McLoughlin pasó las páginas. Su escritura era negra y fuerte y no siempre legible. Encontró el sábado dos de junio. Había escrito: «He mirado en la tumba y la eternidad me asusta. Soñé que había conciencia tras la muerte. Flotaba en una inmensa oscuridad, incapaz de hablar o de moverme, pero sabiendo (esta palabra estaba subrayada tres veces) que me habían abandonado para existir por siempre sin amor y sin esperanza. Sólo podía anhelar y el dolor de mi anhelo era terrible. Dejaré la luz encendida esta noche. De momento, la oscuridad me asusta». Siguió leyendo. Día tres de junio: «Pobre Di. "La conciencia hace cobardes a todos nosotros." ¿Debería habérselo dicho?». Día cuatro de junio: «P. es un misterio. Me dice que jode con cincuenta mujeres al año y lo creo, sin embargo, sigue siendo el amante más considerado. ¿Por qué, cuando puede permitirse no preocuparse por las mujeres?».
McLoughlin cerró de golpe el diario en sus palmas.

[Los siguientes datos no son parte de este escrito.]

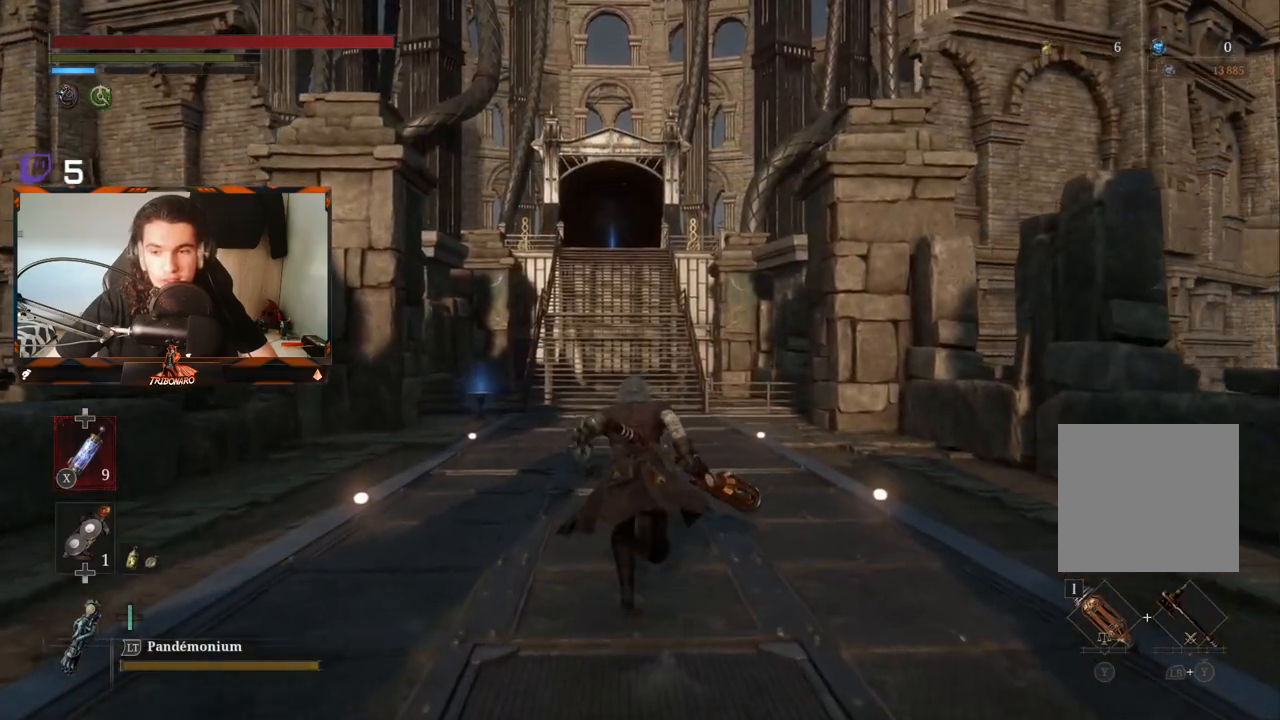
{"buttons": ["B"], "left_stick": "up", "right_stick": "center", "events": []}
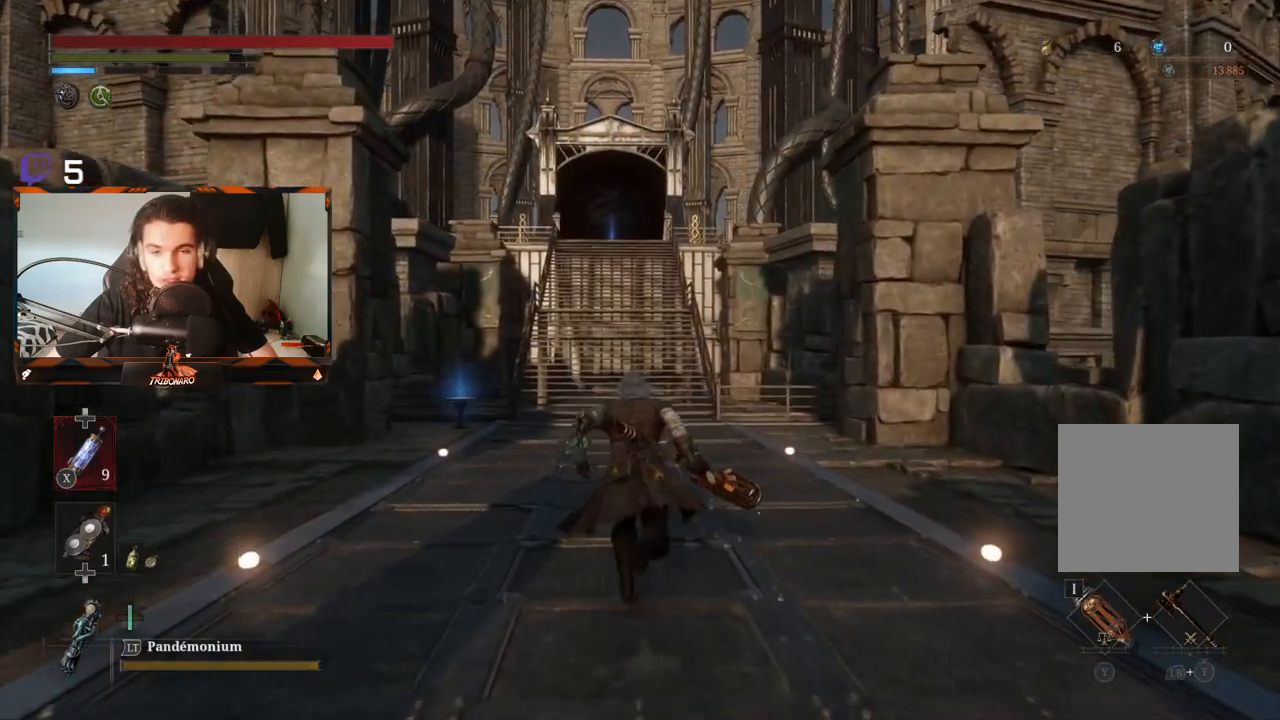
{"buttons": ["B"], "left_stick": "up", "right_stick": "center", "events": []}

– ¿Algo más? ¿Algo en su ropa?
Los dos hombres negaron con la cabeza.
– Empezaremos con la sala de estar.
Anne levantó los ojos cuando entraron. Vio el diario en la mano de McLoughlin y un color pálido bañó sus mejillas. «Maldita sea -pensó-. ¿Por qué, entre todas las cosas, había olvidado aquello?»
– ¿Es eso necesario? -le preguntó.
– Me temo que sí, señorita Cattrell.
Los Stones tocaron el acorde final que se sostuvo como una vibración en el aire antes de desvanecerse en el silencio.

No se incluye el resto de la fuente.